Sunday, October 07, 2007

Reinventing the State Chapter 5: Me, Myself and I

Simon Titley combines a profound insight into the nature of the changes in society and self-perceptions in the last few decades with what seems to me a degree of back-pedalling with regard to the virtue of the changes and of individual autonomy over group conformity.

The first theme here is that our escape from the conformist social forces of the past has brought with it an atomisation of society, leading to alienation and unhappiness. While I agree that happiness largely does depend on good quality relations with other people, I remain somewhat skeptical that the conformist past was really that great in this regard.

The second theme is that material overconsumption is a symptom of a spiritual malaise that has been brought about by this breakdown of social structures. I am largely unconvinced of this too. What evidence is there of a spiritual malaise, other than that few people go to church any more? Aren't all these problems as old as the hills?

So when Titley writes...
"However the process of individual liberation has proved something of a double-edged sword because, although it has enabled most people in Western societies to lead easier and more pleasant lives, it has also led people to forsake social cohesion for material individualism, and to abandon deferred pleasure for instant gratification."
I have a some problems.

*-*-*

**TASKS**
a - Answer these questions using the blog post on Chapter 5 of Reinventing the State:
(i) Who does the writer credit with a profound insight into changes in society and self-perceptions?
(ii) According to the first theme, what has the escape from the conformist social forces of the past brought with it?
(iii) According to the second theme, what is material overconsumption a symptom of?
b - Retype the passage of the blog post starting at "So when Titley" and ending at "a some problems.".
c - Extend the blog post on Chapter 5 of Reinventing the State with new text that follows its final sentence.
The records have no role in any of this work.

*-*-*

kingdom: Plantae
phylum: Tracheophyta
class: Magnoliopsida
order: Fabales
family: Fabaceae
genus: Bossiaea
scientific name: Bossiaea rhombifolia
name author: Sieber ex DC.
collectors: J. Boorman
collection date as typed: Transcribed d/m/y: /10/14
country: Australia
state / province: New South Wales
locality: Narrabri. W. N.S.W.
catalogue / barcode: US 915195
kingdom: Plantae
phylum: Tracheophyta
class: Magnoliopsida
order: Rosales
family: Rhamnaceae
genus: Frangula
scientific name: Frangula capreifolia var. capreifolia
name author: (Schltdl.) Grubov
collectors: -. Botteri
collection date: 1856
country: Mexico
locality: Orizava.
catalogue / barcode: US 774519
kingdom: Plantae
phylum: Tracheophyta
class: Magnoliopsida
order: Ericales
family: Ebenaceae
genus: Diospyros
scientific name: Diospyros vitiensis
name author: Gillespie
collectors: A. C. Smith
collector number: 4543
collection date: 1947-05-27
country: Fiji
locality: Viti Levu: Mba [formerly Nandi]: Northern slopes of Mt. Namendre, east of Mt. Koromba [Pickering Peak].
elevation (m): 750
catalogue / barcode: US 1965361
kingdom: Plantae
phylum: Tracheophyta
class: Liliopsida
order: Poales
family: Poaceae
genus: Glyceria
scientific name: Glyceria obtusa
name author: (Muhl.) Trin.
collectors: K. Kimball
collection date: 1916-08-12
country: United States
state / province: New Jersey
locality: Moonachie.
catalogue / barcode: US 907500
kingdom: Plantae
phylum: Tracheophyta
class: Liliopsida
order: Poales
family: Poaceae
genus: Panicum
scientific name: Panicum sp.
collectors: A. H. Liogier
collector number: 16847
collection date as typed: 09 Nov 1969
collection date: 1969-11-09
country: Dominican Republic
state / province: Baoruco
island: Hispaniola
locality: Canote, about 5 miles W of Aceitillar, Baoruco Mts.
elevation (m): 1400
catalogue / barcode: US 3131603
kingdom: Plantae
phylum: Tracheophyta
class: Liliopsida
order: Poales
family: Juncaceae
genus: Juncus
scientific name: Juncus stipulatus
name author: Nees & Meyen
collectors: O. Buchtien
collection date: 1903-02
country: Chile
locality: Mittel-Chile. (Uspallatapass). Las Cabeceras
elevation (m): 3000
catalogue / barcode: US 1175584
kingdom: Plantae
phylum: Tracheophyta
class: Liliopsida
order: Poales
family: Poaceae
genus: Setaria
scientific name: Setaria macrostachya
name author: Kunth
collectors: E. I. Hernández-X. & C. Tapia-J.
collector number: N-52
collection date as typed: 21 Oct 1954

*-*-*

**RESPONSE LIST**
a -
(i) Simon Titley.
(ii) An atomisation of society, leading to alienation and unhappiness.
(iii) A spiritual malaise brought about by the breakdown of social structures.

b -
So when Titley writes...
"However the process of individual liberation has proved something of a double-edged sword because, although it has enabled most people in Western societies to lead easier and more pleasant lives, it has also led people to forsake social cohesion for material individualism, and to abandon deferred pleasure for instant gratification."
I have a some problems.

c -
First, the equivocation over individual liberation is appalling. Sure, we are freer to make certain mistakes than we were. When we were not free, similar mistakes and more were made on our behalf, and were much worse for it. While individual alienation is a problem, collective alienation, one subculture or racial group from another, reinforced by the strong social ties of a group identity, was and is responsible for far more harm.

Second, it is not clear when Titley refers to "social cohesion", whether he is indeed referring to strong social ties, civic society, and so forth, or to the willingness of people to pay taxes to support others' pensions, health care and unemployment insurance. I should think a high tax society could be atomised as easily as a low tax one; and spiritual societies can be as reluctant to spend tax money on social insurance as less spiritual ones. This abstract language risks lumping together quite separate phenomena.

Third, I suggest there is a strange error going on here with all this bewailing of materialism. I don't think people object to higher taxes thinking the extra money would bring them true happiness. It won't, and for the same reasons, a bigger state and more redistribution will not bring anybody true happiness either. Anybody who says "you shouldn't care about money, so give me your money" is obviously not heeding their own advice.

To be fair to Titley it is not clear that he is advocating what I criticise, but to be brutal, it is not clear that he isn't. Except where he builds on these particular sandy foundations, there is much that is good in this chapter: the roles of the media and politics and the dangers of statist solutions.


I would like pick up one further very significant observation. In discussing whether power has shifted from governments to corporations, Titley points out, correctly in my view, that the perspective from inside the corporations is one of powerlessness. Consumers are fickle, and reputations can be destroyed in an afternoon. I would argue that there are profounder reasons still for corporate powerlessness: if there is clearly only a single most profitable course of action, there is no choice but to follow it. So there is little true freedom of action even at the top.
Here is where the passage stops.